Quand j'ai largué mes élévateurs, ils sont partis hors de portée sous l’élasticité des branches. Je tente alors de descendre de mon petit arbre. D'une main, je prends le tronc, de l'autre je tends la main pour tenter de saisir une suspente.
Je regarde vers le bas, et commence à comprendre que je n'ai pas d'autre issue de secours que le vecteur aérien. Je suis pas à 100% de ma forme avec le choc ( psycho )
Ca y est j'ai agrippé une suspente, puis 5, puis 10. Les dégainées ne sont pas dans l'arbre. Je récupère la voile sans casser une suspente. Le tissu était dans le vide. Aucun accro. Je mets alors la voile en boule dans mon sac ( delight ), puis la sellette, et le reste. Rien ne dépasse du sac, je peux appeler le PG sans leur apporter une difficulté supplémentaire quand au matériel. Il faut que je me dépeche. Si ça part à l'orage, Dragon ne pourra peut être pas venir. Et quel temps fera t il demain ?
Je repasse en contact radio avec Fred. Sa radio n'a plus de batterie. On peut communiquer qu'une demie seconde.
Il comprends que je vais déclencher le PG, et définissons la zone de dépose éventuelle par des " oui" et "non" ( durée < à 1 seconde ).
Je fais le 112. Après la plateforme, je tombe sur Modane ( semaine CRS ). Je communique ma position, mes coordonnées GPS, mon altitude, le fait que j'ai replié mon matériel, et que je suis main gauche couloir quand l'hélico est face à la pente.
Il m'informe qu'Annecy interviendra.
Je lui indique que je suis capable d'attendre quelques heures, et que mon secours n'est pas prioritaire.
5 minutes plus tard, Jérôme du PG d'Annecy m'appelle. Je fais le point avec lui, et m'excuse encore de déranger la permanence pour ça. Mais je n'ai pas le choix ...
Je lui indique je serai sur la fréquence FFVL.
Fréquence que j'ai oublié avec la chute de l'adrénaline. 143 875 ? 143 975 ? 143 9875 ? Fred m'indique la bonne.
15 minutes plus tard, Dragon est là et entame la liaison radio. S'en suit un radio guidage pour l'amener sur un contact visuel avec ma position.
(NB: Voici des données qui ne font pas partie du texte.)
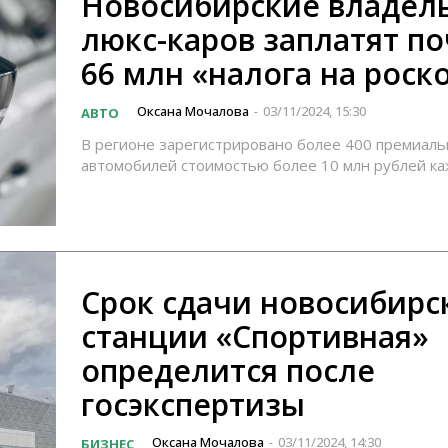
Новосибирские владел
люкс-каров заплатят по
66 млн «налога на роск
Оксана Мочалова
03/11/2024, 15:30
АВТО
-
В регионе зарегистрировано более 400 премиал
автомобилей стоимостью более 10 млн рублей к
Срок сдачи новосибирс
станции «Спортивная»
определится после
госэкспертизы
Оксана Мочалова
03/11/2024, 14:30
БИЗНЕС
-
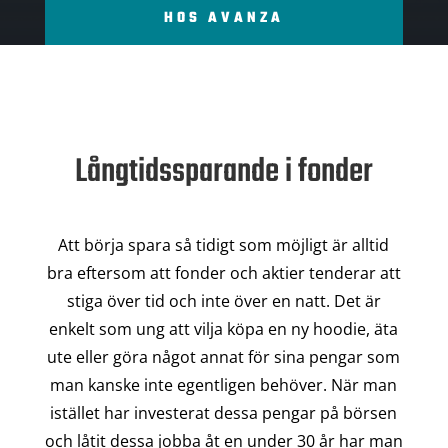
HOS AVANZA
Långtidssparande i fonder
Att börja spara så tidigt som möjligt är alltid
bra eftersom att fonder och aktier tenderar att
stiga över tid och inte över en natt. Det är
enkelt som ung att vilja köpa en ny hoodie, äta
ute eller göra något annat för sina pengar som
man kanske inte egentligen behöver. När man
istället har investerat dessa pengar på börsen
och låtit dessa jobba åt en under 30 år har man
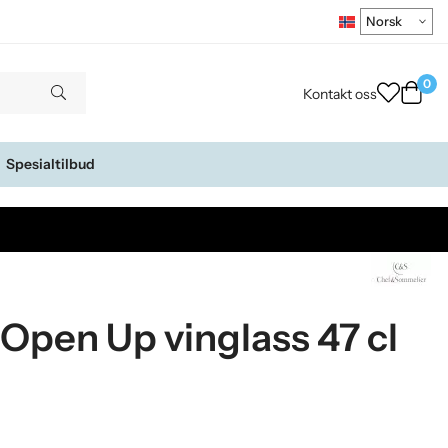
0
Kontakt oss
Spesialtilbud
Open Up vinglass 47 cl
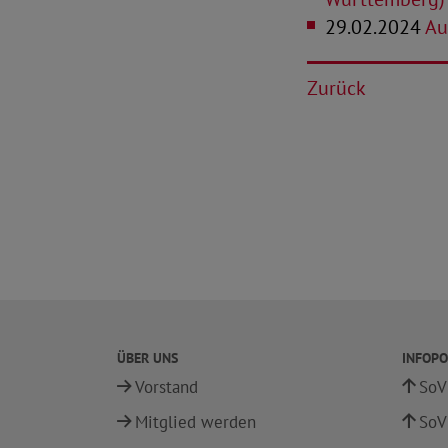
29.02.2024
Au
Zurück
ÜBER UNS
INFOPO
Vorstand
SoV
Mitglied werden
SoV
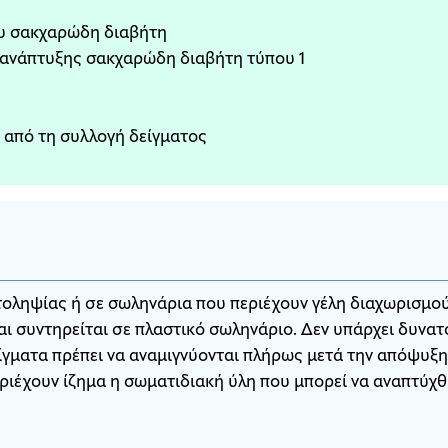
του σακχαρώδη διαβήτη
 ανάπτυξης σακχαρώδη διαβήτη τύπου 1
ν από τη συλλογή δείγματος
οληψίας ή σε σωληνάρια που περιέχουν γέλη διαχωρισμού
αι συντηρείται σε πλαστικό σωληνάριο. Δεν υπάρχει δυνα
γματα πρέπει να αναμιγνύονται πλήρως μετά την απόψυξη 
εριέχουν ίζημα η σωματιδιακή ύλη που μπορεί να αναπτύχθ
Jérôme sur porte sur ma position au treuil. Je plaints le pilote qui se fait chahuter. Petit bilan rapide, pas de PCI. On treuille le sac, le parachute de secours étant neutralisé. Puis je mets la culotte. Je demande à Jérôme de tout vérifier. Je suis victime aujourd'hui, et ce n'est pas un exercice !
Treuillage ok, avec départ dans les arbres. Dépose au col de l'Arpettaz.
Je discute en Anglais avec 2 Allemands qui pensait que je m'étais fais déposer pour aller décoller. S'en suis une discussion sur la gratuité du secours et les risques.
Quelques gouttes tombent. Je sors mes battons pliables du sac, et tic tac tic tac, je marche, en direction de Fred qui doit remonter la voiture.
Je marche.... J'ai mon sac dans le dos. Je n'ai rien.